BODY LANGUAGE Looking sharp in his suit, Wenger (right) lasted five minutes before donning his winter coat – not because of a frosty reception from the fans however.
Often out of his seat in the opening half, Wenger stormed to the bench on 22 minutes after venting his frustration on the turf following Gervinho's missed.
Even Mikel Arteta's goal three minutes later could not remove the Frenchman's scowl, which remained until the whistle. Arteta's second goal also failed to excite the manager, who was a touch more animated in the second half, mostly in the final 10 minutes when the victory was assured.
At full-time and following a quick handshake with Steve Clarke, he was off the pitch without hesitation.
TACTICS Opening with a 4-4-2 formation, Arsenal dominated possession and regularly peppered the opposition goal, albeit with little success.
Wenger resisted the urge to shake up his forward line soon after the break, much to the frustration of fans who grew tired of Gervinho's wasted opportunities 15 minutes into the second half and vehemently appealed to Wenger for an urgent substitution.
Francis Coquelin and Tomas Rosicky helped strengthen his midfield with 10 minutes remaining at the expense of Alex Oxlade-Chamberlain and Gervinho.
INTERACTION The Frenchman was unusually quiet with the officials across the first 45 minutes, only once questioning a call that saw Oliver Giroud writhing on the ground clutching his lower back just past the half hour.
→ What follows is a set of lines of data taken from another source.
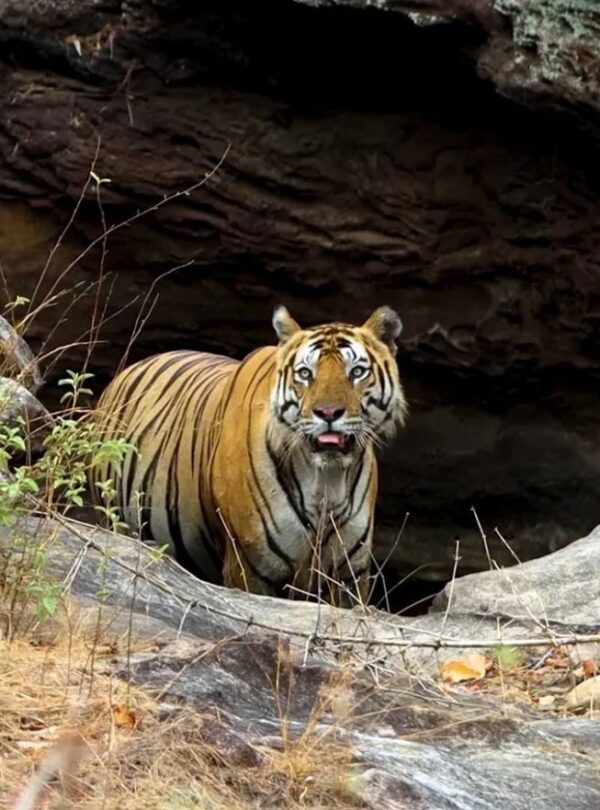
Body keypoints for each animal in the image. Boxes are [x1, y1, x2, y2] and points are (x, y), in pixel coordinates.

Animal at [89, 306, 407, 607]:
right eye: (305, 373)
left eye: (357, 372)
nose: (328, 413)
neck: (325, 482)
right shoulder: (250, 565)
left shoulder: (350, 573)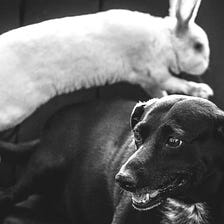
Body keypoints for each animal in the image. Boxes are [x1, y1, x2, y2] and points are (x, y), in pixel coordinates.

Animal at [0, 0, 213, 131]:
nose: (204, 66)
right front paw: (203, 90)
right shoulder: (156, 69)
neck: (166, 39)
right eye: (198, 46)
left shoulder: (146, 79)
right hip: (15, 110)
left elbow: (160, 93)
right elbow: (177, 83)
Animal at [0, 95, 224, 223]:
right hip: (45, 167)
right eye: (137, 134)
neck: (189, 205)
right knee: (10, 193)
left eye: (174, 140)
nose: (122, 180)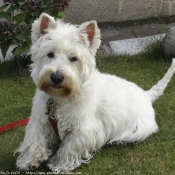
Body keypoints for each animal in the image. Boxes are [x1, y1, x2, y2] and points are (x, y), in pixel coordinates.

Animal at [15, 13, 175, 173]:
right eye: (50, 54)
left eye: (74, 58)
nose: (56, 77)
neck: (61, 98)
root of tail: (147, 95)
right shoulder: (41, 119)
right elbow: (35, 138)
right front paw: (29, 160)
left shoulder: (83, 128)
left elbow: (70, 147)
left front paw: (59, 165)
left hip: (138, 128)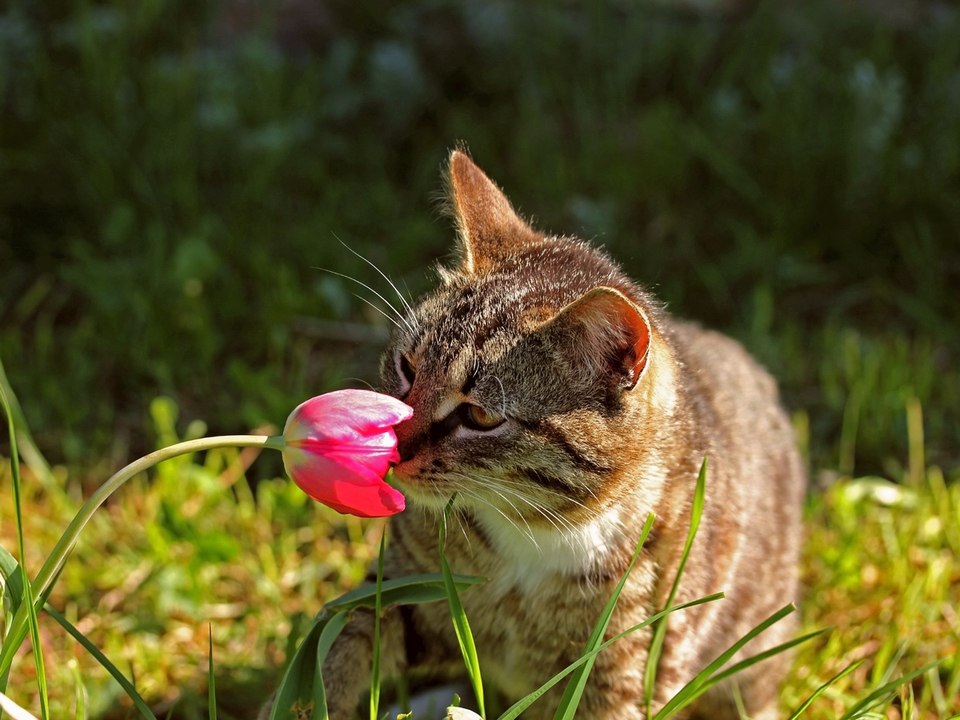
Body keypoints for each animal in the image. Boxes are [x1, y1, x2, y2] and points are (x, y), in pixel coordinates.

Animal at [266, 149, 808, 716]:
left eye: (481, 417)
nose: (394, 450)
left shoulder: (624, 668)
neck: (531, 538)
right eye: (407, 368)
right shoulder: (406, 588)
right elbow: (340, 640)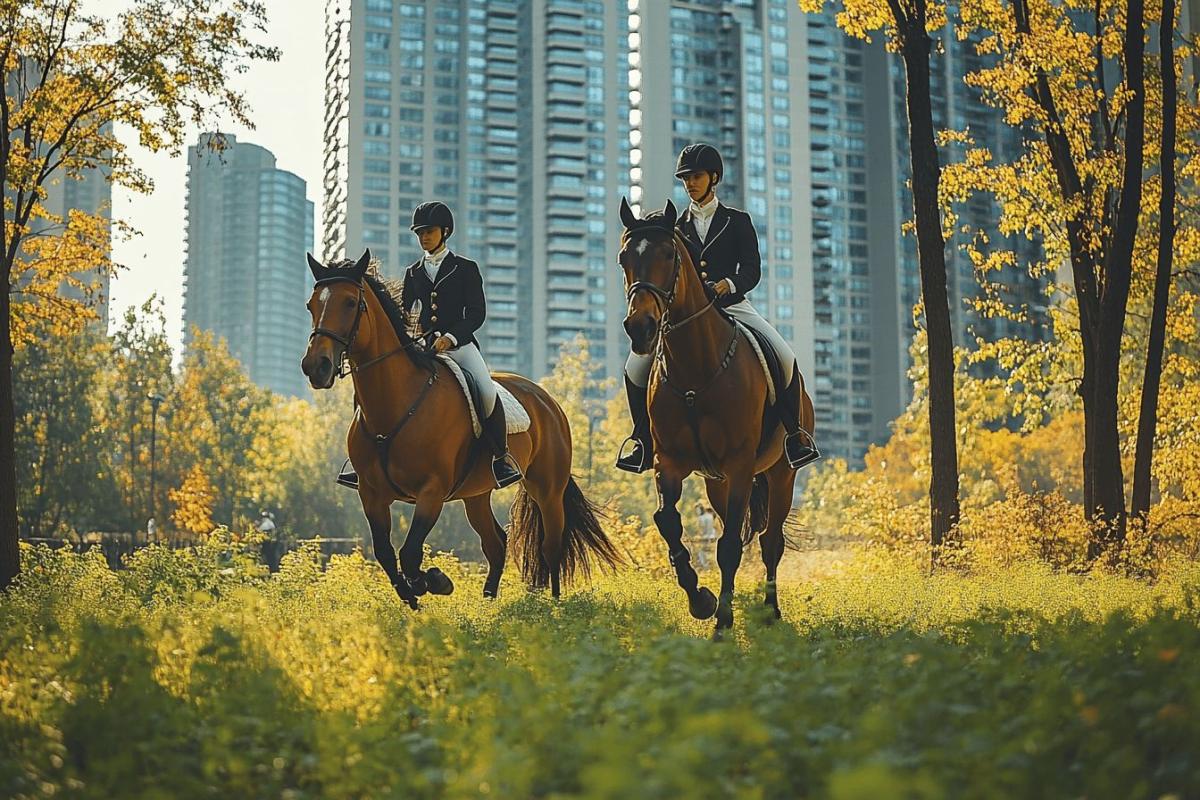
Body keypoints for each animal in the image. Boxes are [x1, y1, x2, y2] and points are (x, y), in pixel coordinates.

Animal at [300, 250, 621, 606]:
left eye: (350, 303)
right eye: (311, 305)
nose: (316, 367)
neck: (397, 404)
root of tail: (547, 400)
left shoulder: (432, 491)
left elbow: (410, 552)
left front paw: (434, 581)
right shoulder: (371, 494)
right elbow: (385, 552)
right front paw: (411, 593)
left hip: (547, 488)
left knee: (551, 545)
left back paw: (554, 604)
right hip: (477, 494)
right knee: (496, 543)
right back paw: (488, 602)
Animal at [617, 199, 817, 635]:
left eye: (669, 255)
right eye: (624, 258)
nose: (640, 329)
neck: (696, 367)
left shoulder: (740, 464)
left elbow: (728, 548)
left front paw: (722, 624)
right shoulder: (670, 463)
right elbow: (668, 522)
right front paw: (701, 600)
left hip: (781, 474)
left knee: (770, 541)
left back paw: (770, 612)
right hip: (716, 483)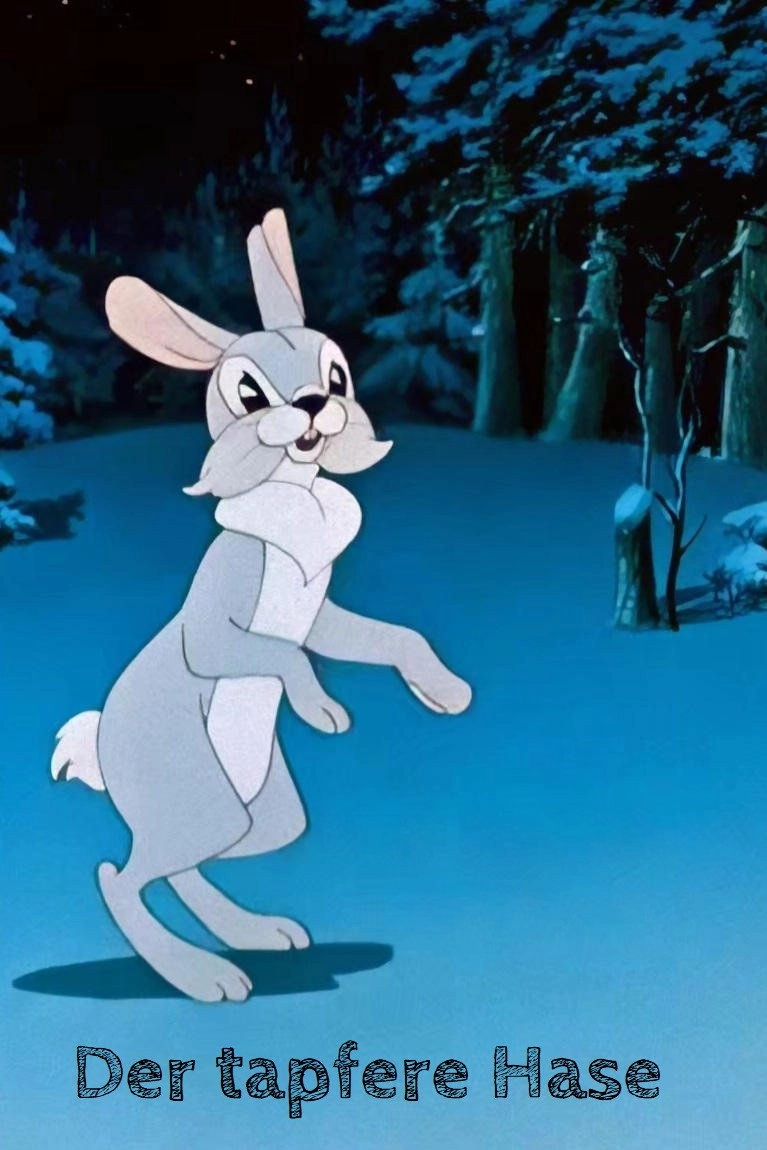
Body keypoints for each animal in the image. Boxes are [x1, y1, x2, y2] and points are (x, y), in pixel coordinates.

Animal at [51, 209, 472, 1002]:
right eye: (247, 393)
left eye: (336, 373)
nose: (315, 404)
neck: (292, 498)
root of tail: (98, 748)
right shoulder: (219, 618)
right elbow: (272, 652)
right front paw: (323, 710)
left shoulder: (323, 614)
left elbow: (390, 637)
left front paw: (446, 692)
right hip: (202, 799)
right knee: (119, 877)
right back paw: (203, 977)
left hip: (264, 814)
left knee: (182, 867)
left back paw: (257, 938)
He was quickly out of his seat in the second half, though, exchanging words with the fourth official to little effect.
He vented with greater aggression five minutes later after a questionable call against Arsenal, then spent the remainder of the half with his hands in his pockets, only occasionally commanding player movements in the final 10 minutes.
FANS The home fans reserved any stick for the manager for prior to kick off. An ironic cheer erupted on 10 minutes as the manager craftily flicked the ball back from the bench for a throw in, but few had anything to say to the Frenchman throughout the half.
Fans seemed happy with Arteta's brace all but assuring Arsenal of the three points, and dutifully applauded the boss for a job well done on 90 minutes.